(Part I) Passing by Altamira

Yesterday, like always, while I was making a line to take a bus on Altamira square, a corner took my attention.The square has remain as an opposition icon for a lot of reasons but mainly because it has been the scenery of many demonstrations, fights, killings during the last few years and this corner proof it: a trash can serves as a grave, and around it with shark and then paint; someone made the shape of a body, the body of a woman who was killed right there on 2004. She was at an opposition demonstration placed in that square when a few members of the Bolivarian circles (Chavez supporters, the Bolivarian Circles doesn’t exists anymore I think, they have other names or some people suspect they are part of the police or the military; but that’s just a suspect) passed by in their motorcycles and shoot at the people.

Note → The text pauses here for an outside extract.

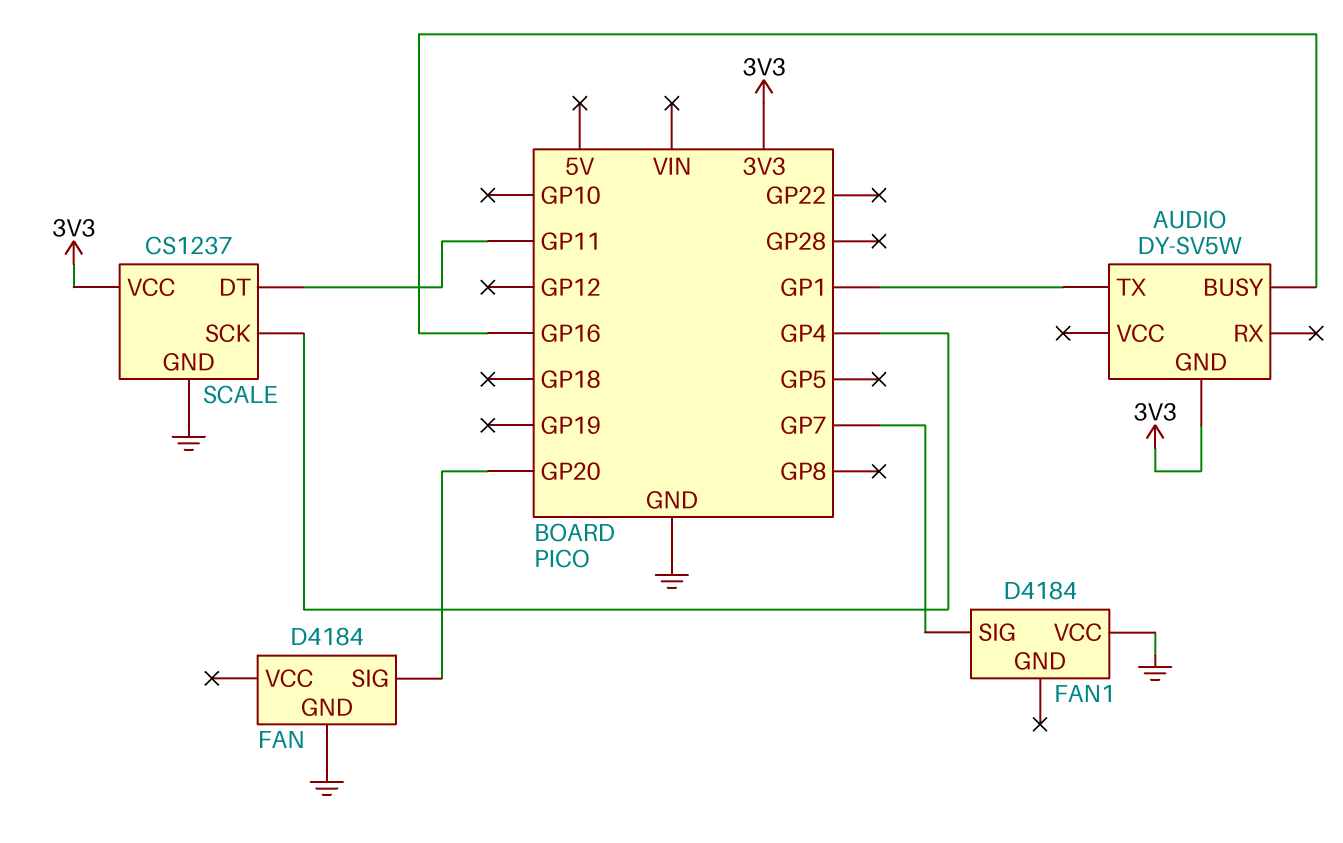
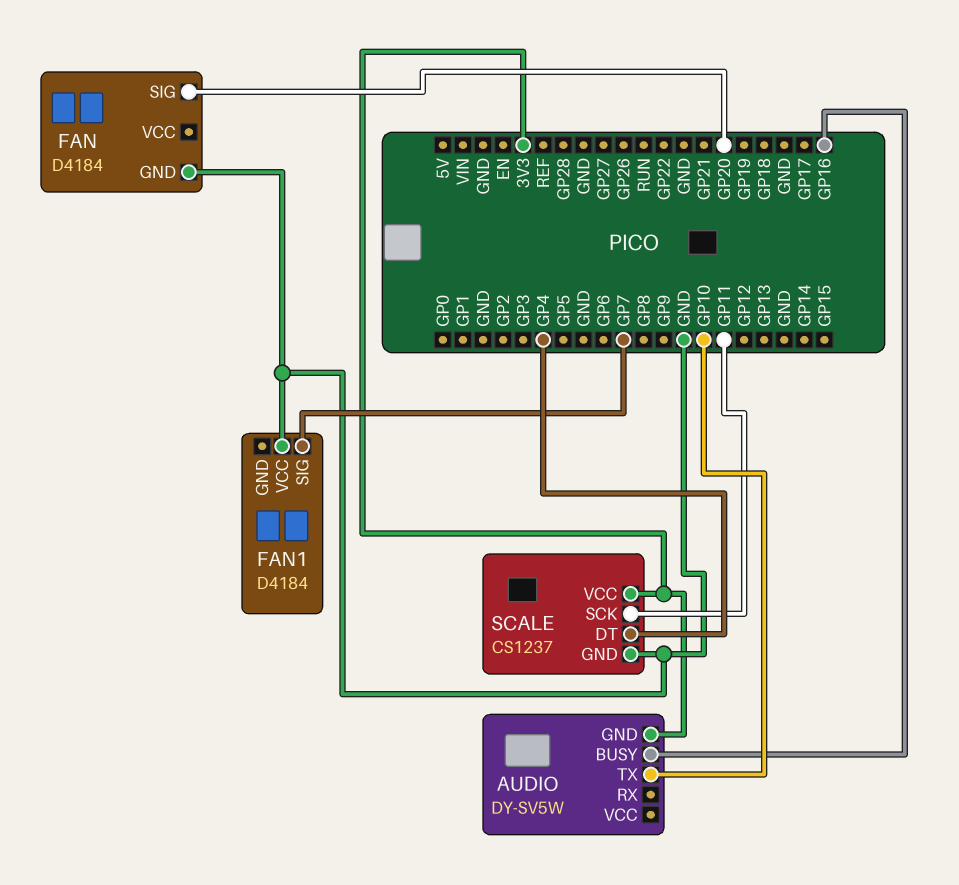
AUDIO pin TX: GP1 -> GP10
SCALE pin DT: GP11 -> GP4
SCALE pin SCK: GP4 -> GP11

I was at home at that moment, watching TV. The news passed the exact minute when she was killed, and some people running and holding her body. It impressed me in the most dramatic way because the woman was just a little bit older than my mom and pretty much alike. And my mom was at that protest. I immediately jumped off my seat, took the phone and called her ordering her to come back home. She was at the back of the square, I can’t remember if she heard the shootings but she asked me to “calm down and don’t over react” – “But mom” – I screamed- “They just killed a woman who looks like you”.
I have heard that the husband has the responsibility of keeping the shape at that square intact. And since I have to go to that place a lot, I have seen that small piece of pain and history many, many times. But until yesterday as far as I can tell, I have never seen before someone walking upon the shape. It was like a sacred place, like a grave indeed, no one dares to put a foot on it, I think. I was wrong. While the bus waiting kept longer and longer I saw at least 5 people just walking by, stepping on that memory like it was nothing. A man with very deep eyes developed the tendency of looking with a very rough face, every time that someone just walked on the shape. And then he looked at me and turned his head down like saying “Yes, you have the same look, the same sad look of someone who can’t forget while the others just passed by and move on with their lives”.
PD: About the picture, This is the corner I'm talking about, I took the picture two years ago (2005) during the aniversary of those events, that explains the flowers. The shape remains the same.